Number of rows Method of control Result Threshold P-value correction for multiple comparisons
1...49 G-test p-value Significance level Benjamini-Yekutieli method
50...499 Cho-Gaines d* test (Euclidean Distance) p-value Significance level Benjamini-Yekutieli method
500 and more Excess Maximum Absolute Deviation (MAD) test Excess MAD Thresholds from  Nigrini [3] Nothing, it is not required. 
  • The algorithm achieves the best results on big datasets (500 rows or more). For them the Excess MAD test is used, which answers the question of how similar the actual distribution is to the expected distribution, so the result of it is an effect size statistic. This result is compared with marginal conformity and nonconformity thresholds for MAD specified in [3], but is also corrected for the size of the sample using the method from [4]. Effect size is useful because besides Benford sets of numbers, which follow Benford’s Law with high confidence, there are almost Benford sets and certain effect size can be observed for certain data. Even if the threshold is not crossed, issues can be found by comparing an effect size with an expectation found from a similar but proven for correctness set of data.
  • For a small dataset size, it is difficult to detect effect size precisely. Other 2 tests produce p-value and answer a different question, which is whether a distribution follows Benford’s Law with a given significance level.
  • p-values produced by statistical tests are adjusted for multiple comparisons by the Benjamini-Yekutieli method and are compared with the significance level specified by a user. For a very small dataset size tests are even less powerful, for that reason p-value correction for G-test and d* test is performed separately, that increases the probability of a single error, but helps to preserve statistical power.
  • Scores are calculated from the p-values using the formula -log10(p-value), which provides values that have a more convenient and useful scale than the p-values themselves. Scores are highlighted in a report if a p-value is lower than a user-defined significance level, which means that the data is suspicious and the case should be investigated. If the number of observations is small (50 or less), a cell is highlighted with a lighter color.
  • In the report, the user can also examine the distribution of digits in data and find out for any digit the difference (in percent) between actual and expected counts (the expected counts are taken from the distribution of digits for all other label values).
  • An effective number of numbers processed by the algorithm is affected by NA values in data and specifically for the second-order test also by duplicated numbers.
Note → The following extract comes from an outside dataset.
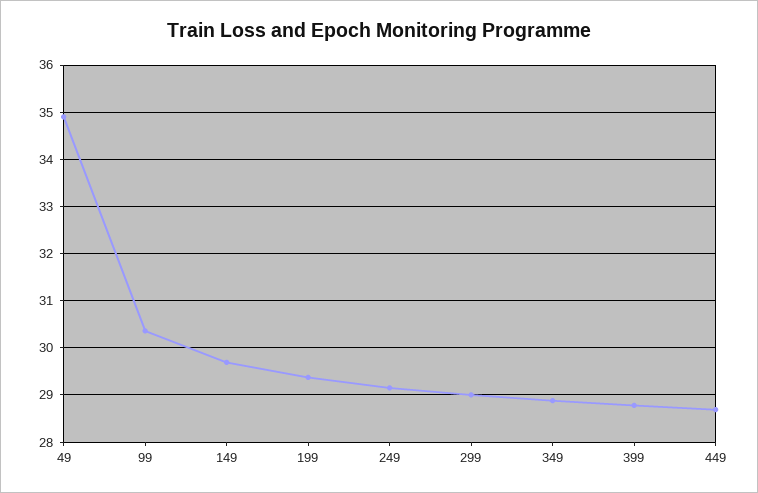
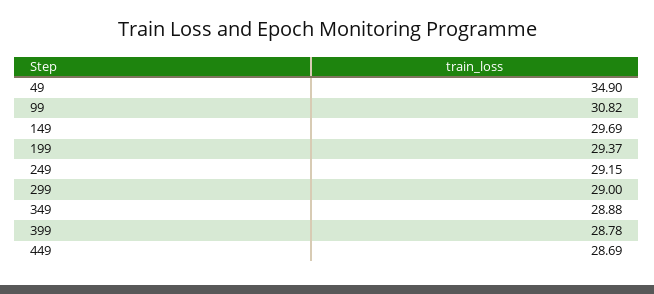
99: 30.4 -> 30.82

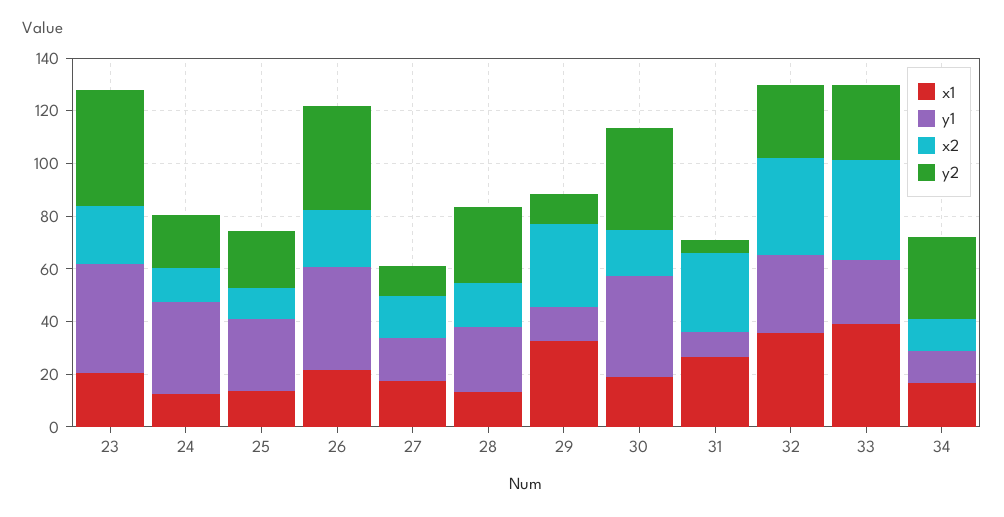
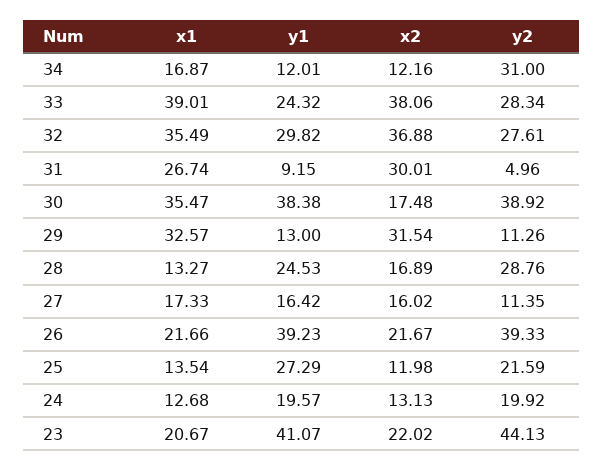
y1, 24: 35 -> 19.57
x1, 30: 20 -> 35.47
So regarding the second-order test, if there is a big amount of duplicates in data, then that test is not very useful. 

Literature:

[1] R. M. Fewster. The American Statistician Vol. 63, No. 1 (Feb., 2009). A Simple Explanation of Benford's Law.

[2] https://en.wikipedia.org/wiki/Benford%27s_law

[3] Mark J. Nigrini (2012). Benford's Law: Applications for Forensic Accounting, Auditing, and Fraud Detection.

[4] Bradley J. Barney and Kurt S. Schulzke (2016) "Moderating "Cry Wolf" Events with Excess MAD in Benford’s Law Research and Practice"

[5] Cho, W.K.T. and Gaines, B.J. (2007) Breaking the (Benford) Law: Statistical Fraud Detection in Campaign Finance. The American Statistician. 61, 218–223. 

[6] Morrow, J. (2010) Benford’s Law, Families of Distributions and a Test Basis.